Given entries ▸
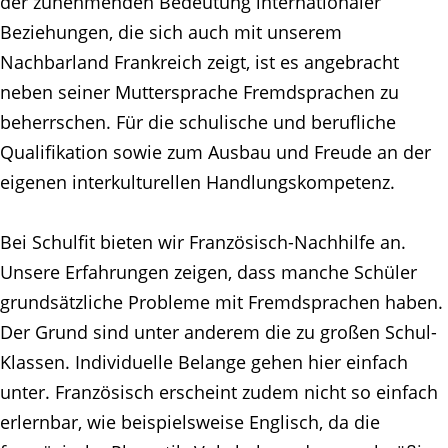
der zunehmenden Bedeutung internationaler
Beziehungen, die sich auch mit unserem
Nachbarland Frankreich zeigt, ist es angebracht
neben seiner Muttersprache Fremdsprachen zu
beherrschen. Für die schulische und berufliche
Qualifikation sowie zum Ausbau und Freude an der
eigenen interkulturellen Handlungskompetenz.
Bei Schulfit bieten wir Französisch-Nachhilfe an.
Unsere Erfahrungen zeigen, dass manche Schüler
grundsätzliche Probleme mit Fremdsprachen haben.
Der Grund sind unter anderem die zu großen Schul-
Klassen. Individuelle Belange gehen hier einfach
unter. Französisch erscheint zudem nicht so einfach
erlernbar, wie beispielsweise Englisch, da die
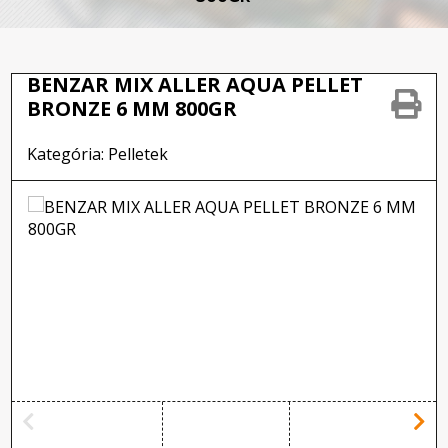
BENZAR MIX ALLER AQUA PELLET
BRONZE 6 MM 800GR
Kategória: Pelletek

Problem requirements ▸
Please copy the text read from every one of the records above exactly as it appears, line for line, and leave the pictures out.

Result ▸
der zunehmenden Bedeutung internationaler
Beziehungen, die sich auch mit unserem
Nachbarland Frankreich zeigt, ist es angebracht
neben seiner Muttersprache Fremdsprachen zu
beherrschen. Für die schulische und berufliche
Qualifikation sowie zum Ausbau und Freude an der
eigenen interkulturellen Handlungskompetenz.
Bei Schulfit bieten wir Französisch-Nachhilfe an.
Unsere Erfahrungen zeigen, dass manche Schüler
grundsätzliche Probleme mit Fremdsprachen haben.
Der Grund sind unter anderem die zu großen Schul-
Klassen. Individuelle Belange gehen hier einfach
unter. Französisch erscheint zudem nicht so einfach
erlernbar, wie beispielsweise Englisch, da die
BENZAR MIX ALLER AQUA PELLET
BRONZE 6 MM 800GR
Kategória: Pelletek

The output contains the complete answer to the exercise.